**Request:** Scan the records for the word "buts". Report each line where it occurs.

Extracted records:

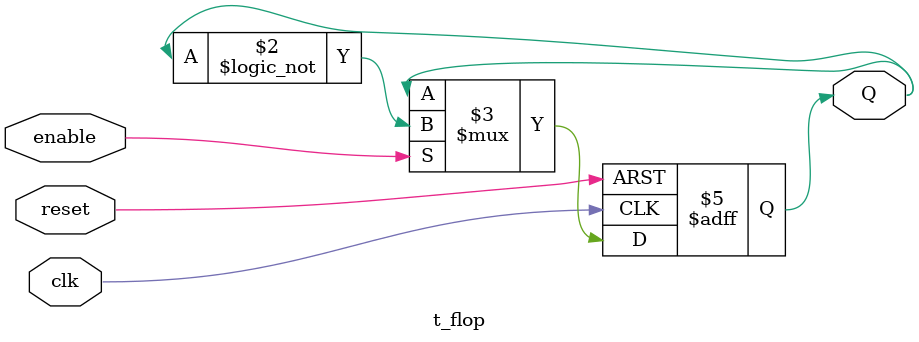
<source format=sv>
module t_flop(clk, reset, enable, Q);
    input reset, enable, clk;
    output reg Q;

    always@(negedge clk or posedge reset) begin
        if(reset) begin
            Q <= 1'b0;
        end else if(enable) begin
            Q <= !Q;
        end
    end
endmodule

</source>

---

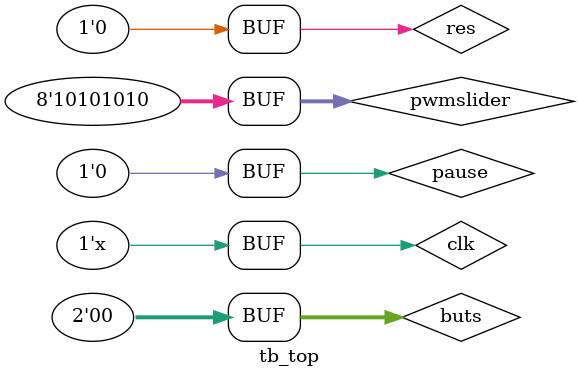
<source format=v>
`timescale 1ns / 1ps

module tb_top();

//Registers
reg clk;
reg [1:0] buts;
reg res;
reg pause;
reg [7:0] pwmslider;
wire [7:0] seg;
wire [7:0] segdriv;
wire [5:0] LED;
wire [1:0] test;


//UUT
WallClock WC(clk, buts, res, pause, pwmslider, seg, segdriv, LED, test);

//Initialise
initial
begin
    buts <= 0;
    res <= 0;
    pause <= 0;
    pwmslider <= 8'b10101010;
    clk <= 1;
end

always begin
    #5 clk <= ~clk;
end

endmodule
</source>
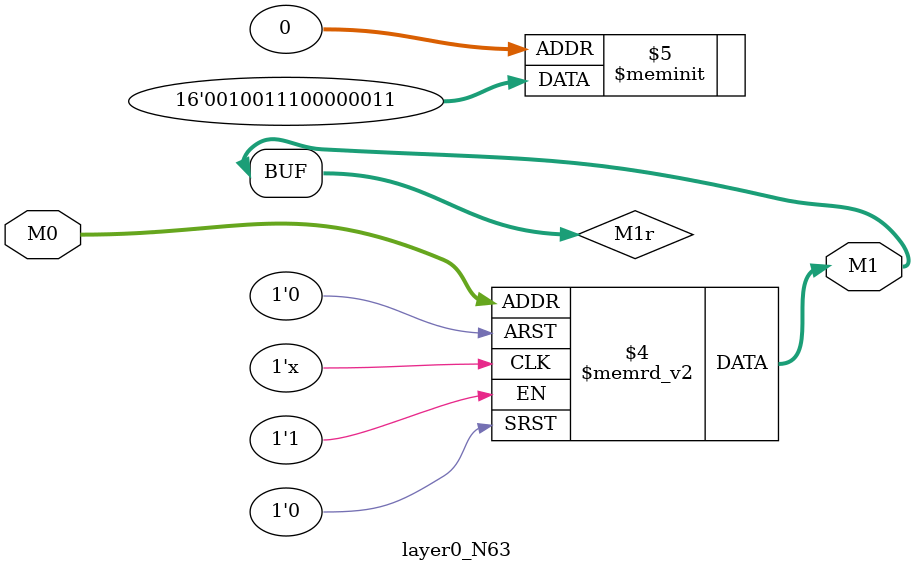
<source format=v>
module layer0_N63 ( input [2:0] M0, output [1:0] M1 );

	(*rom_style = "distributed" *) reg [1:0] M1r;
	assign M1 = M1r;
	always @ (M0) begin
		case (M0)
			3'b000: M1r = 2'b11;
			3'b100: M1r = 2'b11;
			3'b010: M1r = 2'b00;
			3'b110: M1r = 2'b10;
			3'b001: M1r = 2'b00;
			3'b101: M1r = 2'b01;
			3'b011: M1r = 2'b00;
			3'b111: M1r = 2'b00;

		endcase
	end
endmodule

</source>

==

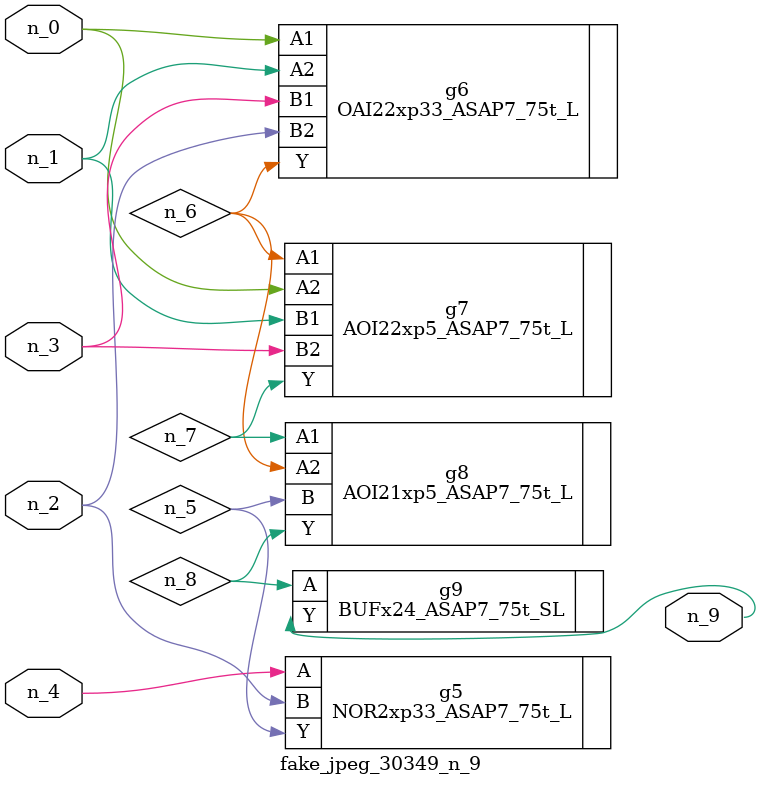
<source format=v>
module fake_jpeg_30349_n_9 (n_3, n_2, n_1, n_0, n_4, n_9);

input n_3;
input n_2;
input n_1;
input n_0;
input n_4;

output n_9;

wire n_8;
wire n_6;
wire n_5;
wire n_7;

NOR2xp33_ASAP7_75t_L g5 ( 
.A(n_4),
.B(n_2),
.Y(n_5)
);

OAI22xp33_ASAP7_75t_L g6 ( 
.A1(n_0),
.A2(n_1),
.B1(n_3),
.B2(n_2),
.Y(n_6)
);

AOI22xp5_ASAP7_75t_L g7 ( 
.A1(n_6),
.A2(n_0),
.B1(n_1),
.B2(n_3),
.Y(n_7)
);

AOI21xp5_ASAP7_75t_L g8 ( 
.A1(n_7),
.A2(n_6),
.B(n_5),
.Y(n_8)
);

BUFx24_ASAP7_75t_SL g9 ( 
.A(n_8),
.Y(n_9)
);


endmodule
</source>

**Response to the task:**
reg [1:0] buts;
WallClock WC(clk, buts, res, pause, pwmslider, seg, segdriv, LED, test);
    buts <= 0;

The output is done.